(Page images and extracted text)

......

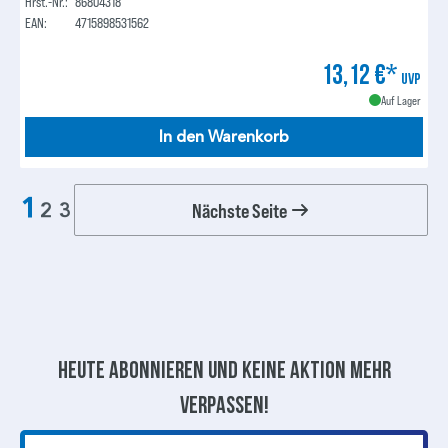
Hrst.-Nr.:
86804318
EAN:
4715898531562
13,12 €*
UVP
Auf Lager
In den Warenkorb
1
Nächste Seite
2
3
Heute abonnieren und keine aktion mehr
verpassen!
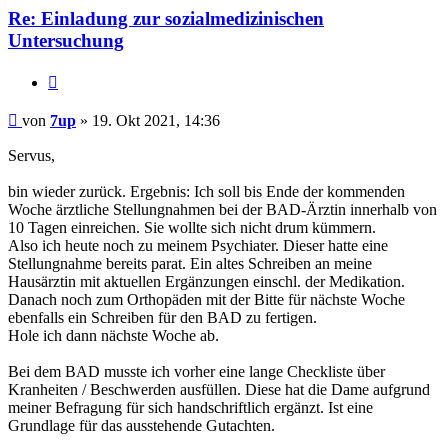
Re: Einladung zur sozialmedizinischen
Untersuchung
Zitieren
Beitrag
von
7up
»
19. Okt 2021, 14:36
Servus,
bin wieder zurück. Ergebnis: Ich soll bis Ende der kommenden
Woche ärztliche Stellungnahmen bei der BAD-Ärztin innerhalb von
10 Tagen einreichen. Sie wollte sich nicht drum kümmern.
Also ich heute noch zu meinem Psychiater. Dieser hatte eine
Stellungnahme bereits parat. Ein altes Schreiben an meine
Hausärztin mit aktuellen Ergänzungen einschl. der Medikation.
Danach noch zum Orthopäden mit der Bitte für nächste Woche
ebenfalls ein Schreiben für den BAD zu fertigen.
Hole ich dann nächste Woche ab.
Bei dem BAD musste ich vorher eine lange Checkliste über
Kranheiten / Beschwerden ausfüllen. Diese hat die Dame aufgrund
meiner Befragung für sich handschriftlich ergänzt. Ist eine
Grundlage für das ausstehende Gutachten.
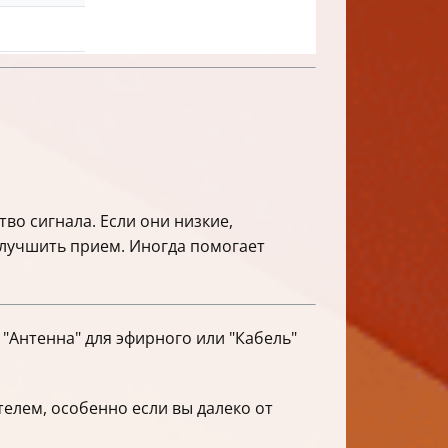
во сигнала. Если они низкие,
улучшить прием. Иногда помогает
"Антенна" для эфирного или "Кабель"
елем, особенно если вы далеко от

......

*Task description:*
Reproduce the data from the line containing "во сигнала. Если" through the last line of the data, both included, with every character unchanged.

*Final answer:*
во сигнала. Если они низкие,
улучшить прием. Иногда помогает
"Антенна" для эфирного или "Кабель"
елем, особенно если вы далеко от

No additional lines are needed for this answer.